US operators to trial Ericsson small cell solution
US operators will begin trials of an indoor coverage solution provided by Ericsson in Q2 next year, based on a small cell product that weighs just 300 grams. While it has not officially named a first trial partner, a comment provided for the product's launch release puts AT&T squarely in the frame. Sebastian Tolstoy, head of business development and strategy for Ericsson’s radio division told Telecoms.com: "As you can see from the release the first operators we'll go to market with are American operators."
September 25, 2013
US operators will begin trials of an indoor coverage solution provided by Ericsson in Q2 next year, based on a small cell product that weighs just 300 grams. While it has not officially named a first trial partner, a comment provided for the product’s launch release puts AT&T squarely in the frame.
With as much as 70 per cent of mobile data consumption happening inside buildings, operators must look to bolster the indoor performance of their data networks, Ericsson said.
The Radio Dot, which Ericsson said has been under development for two years, connects to indoor radio units over—and is powered by—standard LAN cables, and those radio units connect to a base station. Each radio unit can support up to eight of the Dot antennas.
The solution is intended to address a mid- to large building market, offering superior data performance to Distributed Antenna Systems, according Tolstoy. “DAS are not very scalable, they’re costly and they deliver a poor performance for data services,” Tolstoy told Telecoms.com. “And they don’t scale down to smaller buildings.”
Tolstoy said that a system like the Radio Dot also offered superior performance over wifi because it is integrated with the macro network, using the same operating system and offering feature parity with other Ericsson network solutions.
The solution is WCDMA and LTE compatible, and supports 2 x 20MHz MIMO, delivering 150Mbps in a recent lab trial over a 100m LAN cable, he said.
Despite being announced this week, the solution will not be commercially available until the second half of next year, a timeframe conceived to give operators time to devise strategies for planning, distribution and installation, Tolstoy, said. The first trials are set to begin in the second quarter of 2014 with US operators.
In a statement provided for the launch release, which would appear to confirm AT&T’s involvement, Kris Rinne, SVP for network and product planning at AT&T, said: “Small cells are a key component of AT&T’s Project VIP network enhancement program as we seek to constantly improve our customers’ mobile Internet experience,” Such a solution could give AT&T, “another tool to choose from in its next-generation toolkit,” she added.

★ ★ ★ ★ ★

QUESTIONS ON THE MATERIAL
1. Repeat the Ericsson small cell article word for word, from "Tolstoy said that" to "cable, he said.".
2. Summarize the Ericsson small cell article in two sentences.
The lines after this point are separate material.

RECORDS SHOWN
★ ★ ★ ★ ★

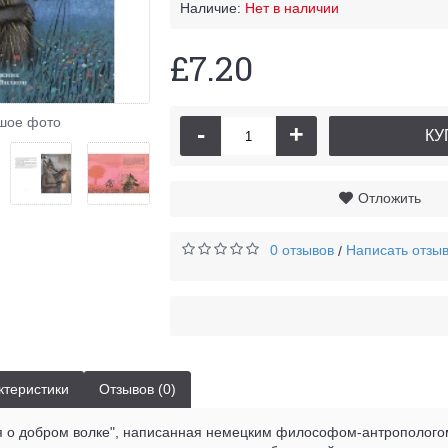
Наличие:
Нет в наличии
£7.20
шое фото
-
+
КУ
Отложить
0 отзывов
Написать отзы
/
ктеристики
Отзывов (0)
я о добром волке", написанная немецким философом-антрополог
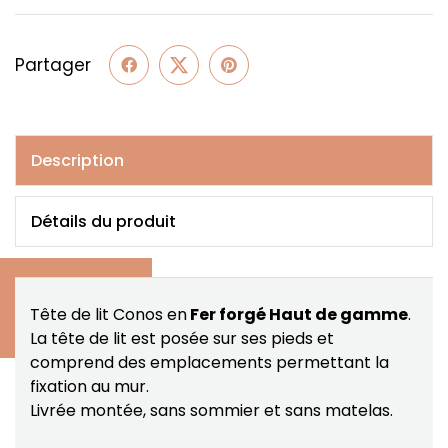
Partager
Description
Détails du produit
Tête de lit Conos en
Fer forgé Haut de gamme
.
La tête de lit est posée sur ses pieds et
comprend des emplacements permettant la
fixation au mur.
Livrée montée, sans sommier et sans matelas.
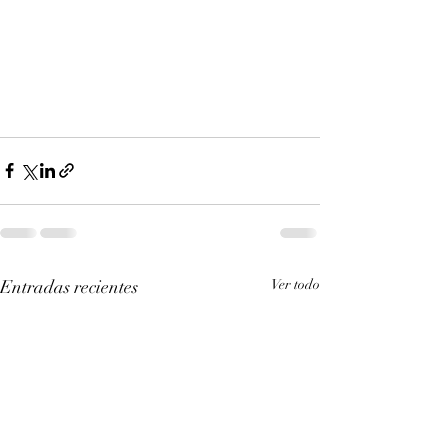
Entradas recientes
Ver todo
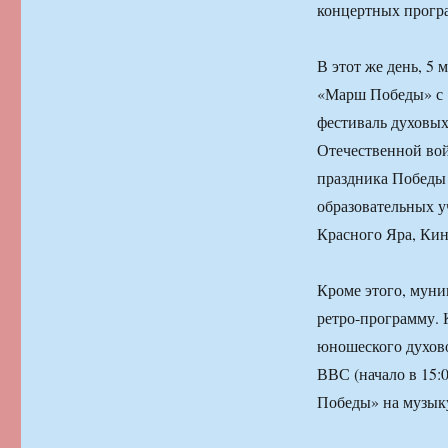
концертных програ
В этот же день, 5 
«Марш Победы» с 1
фестиваль духовы
Отечественной вой
праздника Победы 
образовательных у
Красного Яра, Кин
Кроме этого, мун
ретро-программу. 
юношеского духово
ВВС (начало в 15:
Победы» на музык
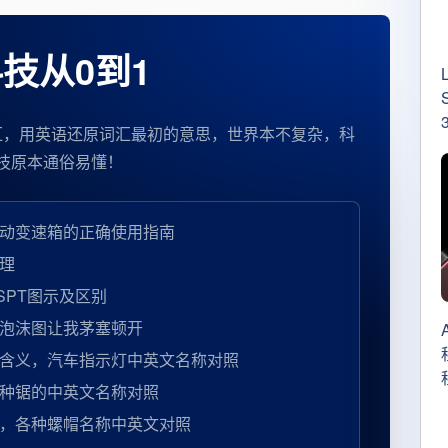
技从0到1
汇，用英语还原词汇最初的意思，世界本不复杂，科
技原本通俗易懂！
动变速箱的正确使用指南
理
BSPT图示及区别
泡沫图让我茅塞顿开
含义，汽车指示灯中英文名称对照
种锯的中英文名称对照
，各种螺帽名称中英文对照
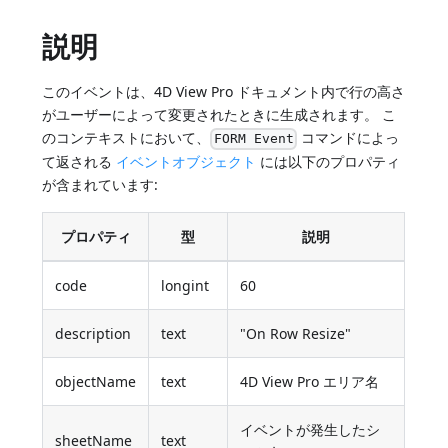
説明
このイベントは、4D View Pro ドキュメント内で行の高さ
がユーザーによって変更されたときに生成されます。 こ
のコンテキストにおいて、
コマンドによっ
FORM Event
て返される
イベントオブジェクト
には以下のプロパティ
が含まれています:
プロパティ
型
説明
code
longint
60
description
text
"On Row Resize"
objectName
text
4D View Pro エリア名
イベントが発生したシ
sheetName
text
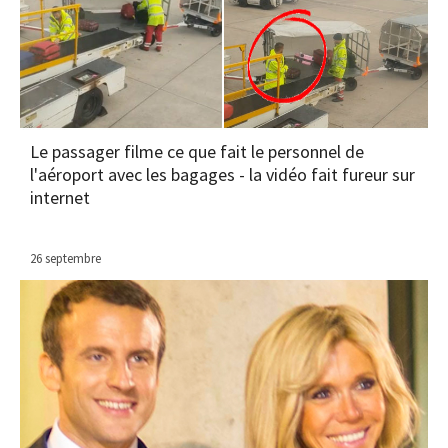
Le passager filme ce que fait le personnel de
l'aéroport avec les bagages - la vidéo fait fureur sur
internet
26 septembre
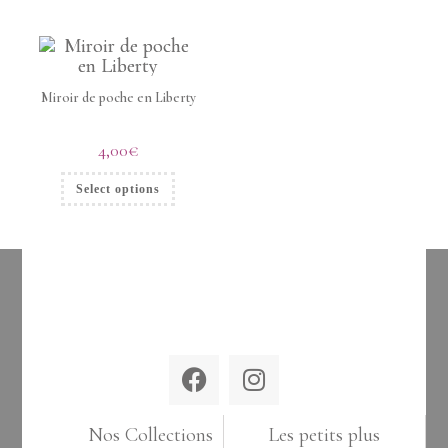
Miroir de poche en Liberty
4,00
€
Select options
Nos Collections
Les petits plus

★ ★ ★ ★ ★

OUTPUTS BY TASK
1.
Tolstoy said that a system like the Radio Dot also offered superior performance over wifi because it is integrated with the macro network, using the same operating system and offering feature parity with other Ericsson network solutions.
The solution is WCDMA and LTE compatible, and supports 2 x 20MHz MIMO, delivering 150Mbps in a recent lab trial over a 100m LAN cable, he said.

2. Ericsson's Radio Dot, a 300-gram small cell for indoor coverage that connects to indoor radio units over standard LAN cables, will begin trials with US operators in the second quarter of 2014, with commercial availability following in the second half of that year. Ericsson's Sebastian Tolstoy said it outperforms Distributed Antenna Systems and wifi, and a statement from AT&T's Kris Rinne in the launch release would appear to confirm AT&T's involvement.